(Stored items from a collection)
++++
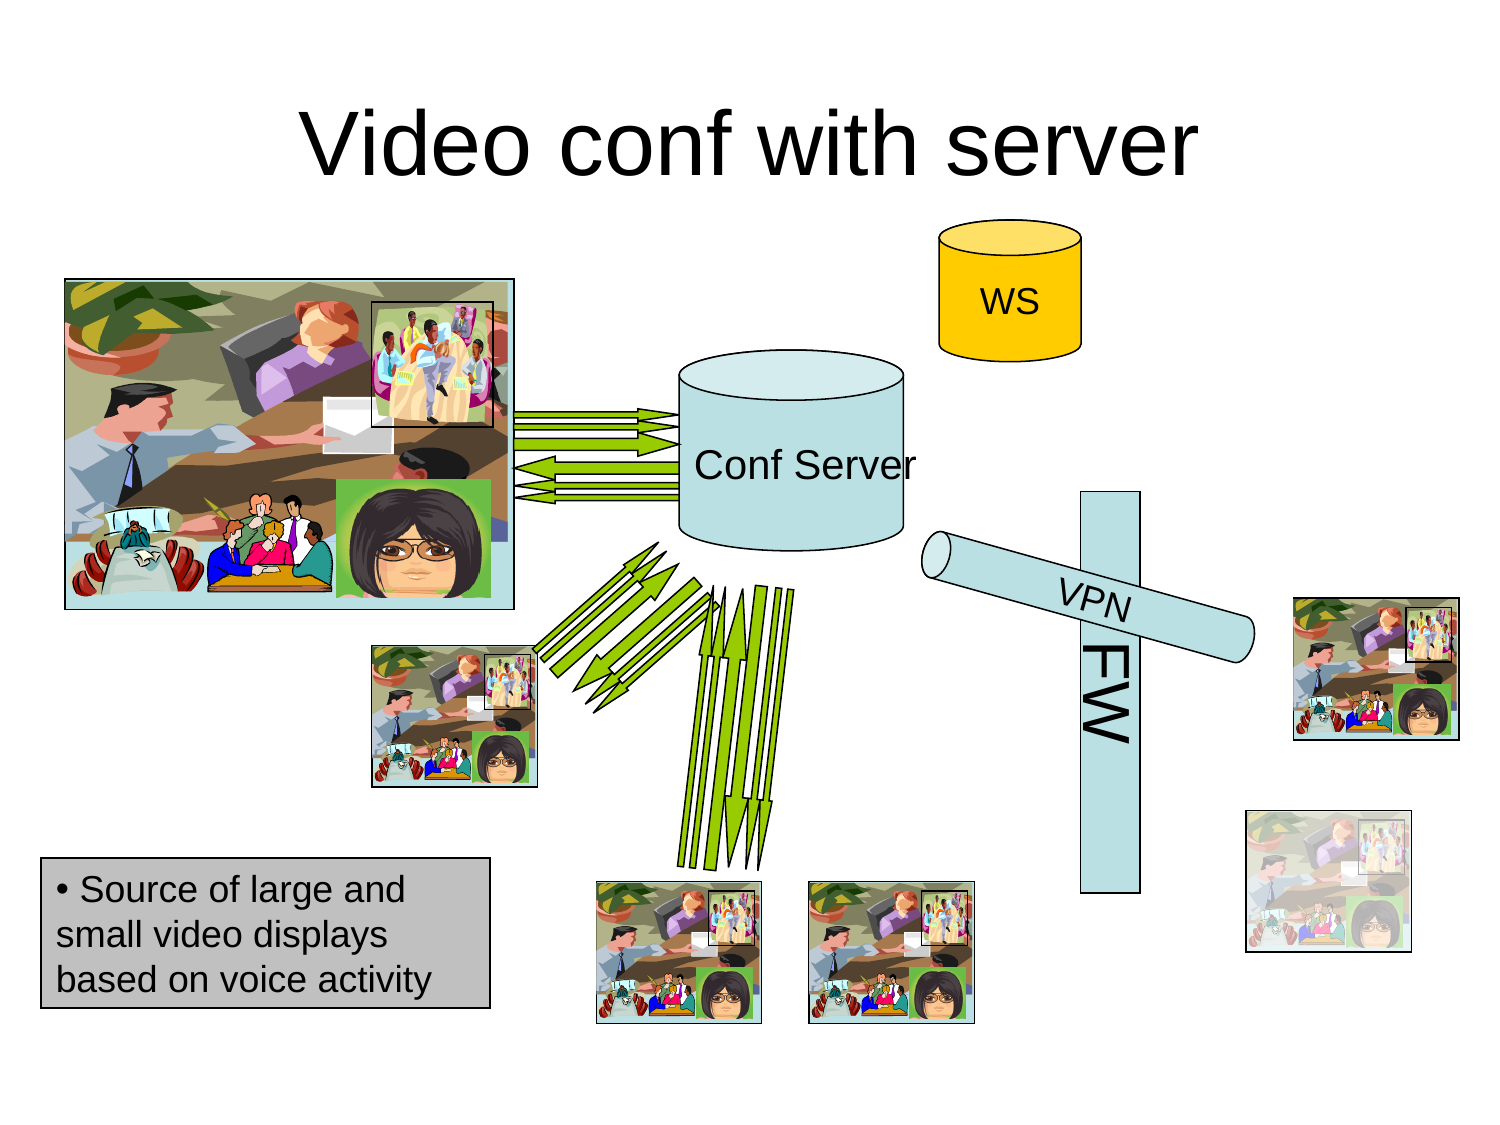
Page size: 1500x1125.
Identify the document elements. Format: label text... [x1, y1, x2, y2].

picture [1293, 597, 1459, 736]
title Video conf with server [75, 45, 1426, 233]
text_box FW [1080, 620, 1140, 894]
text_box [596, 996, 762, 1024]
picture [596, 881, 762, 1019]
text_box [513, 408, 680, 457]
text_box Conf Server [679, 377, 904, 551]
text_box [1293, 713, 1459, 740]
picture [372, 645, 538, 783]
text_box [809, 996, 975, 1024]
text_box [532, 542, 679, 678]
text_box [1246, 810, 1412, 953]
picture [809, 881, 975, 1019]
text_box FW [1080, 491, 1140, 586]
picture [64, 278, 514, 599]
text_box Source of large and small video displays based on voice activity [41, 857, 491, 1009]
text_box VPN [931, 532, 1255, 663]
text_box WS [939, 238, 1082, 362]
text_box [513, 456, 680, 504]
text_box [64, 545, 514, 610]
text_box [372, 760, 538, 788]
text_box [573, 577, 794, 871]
++++
- PROMPT:
Copy every line of the material word for word, leaving out the image itself.

- COMPLETED TASK:
Page size: 1500x1125.
Identify the document elements. Format: label text... [x1, y1, x2, y2].

picture [1293, 597, 1459, 736]
title Video conf with server [75, 45, 1426, 233]
text_box FW [1080, 620, 1140, 894]
text_box [596, 996, 762, 1024]
picture [596, 881, 762, 1019]
text_box [513, 408, 680, 457]
text_box Conf Server [679, 377, 904, 551]
text_box [1293, 713, 1459, 740]
picture [372, 645, 538, 783]
text_box [809, 996, 975, 1024]
text_box [532, 542, 679, 678]
text_box [1246, 810, 1412, 953]
picture [809, 881, 975, 1019]
text_box FW [1080, 491, 1140, 586]
picture [64, 278, 514, 599]
text_box Source of large and small video displays based on voice activity [41, 857, 491, 1009]
text_box VPN [931, 532, 1255, 663]
text_box WS [939, 238, 1082, 362]
text_box [513, 456, 680, 504]
text_box [64, 545, 514, 610]
text_box [372, 760, 538, 788]
text_box [573, 577, 794, 871]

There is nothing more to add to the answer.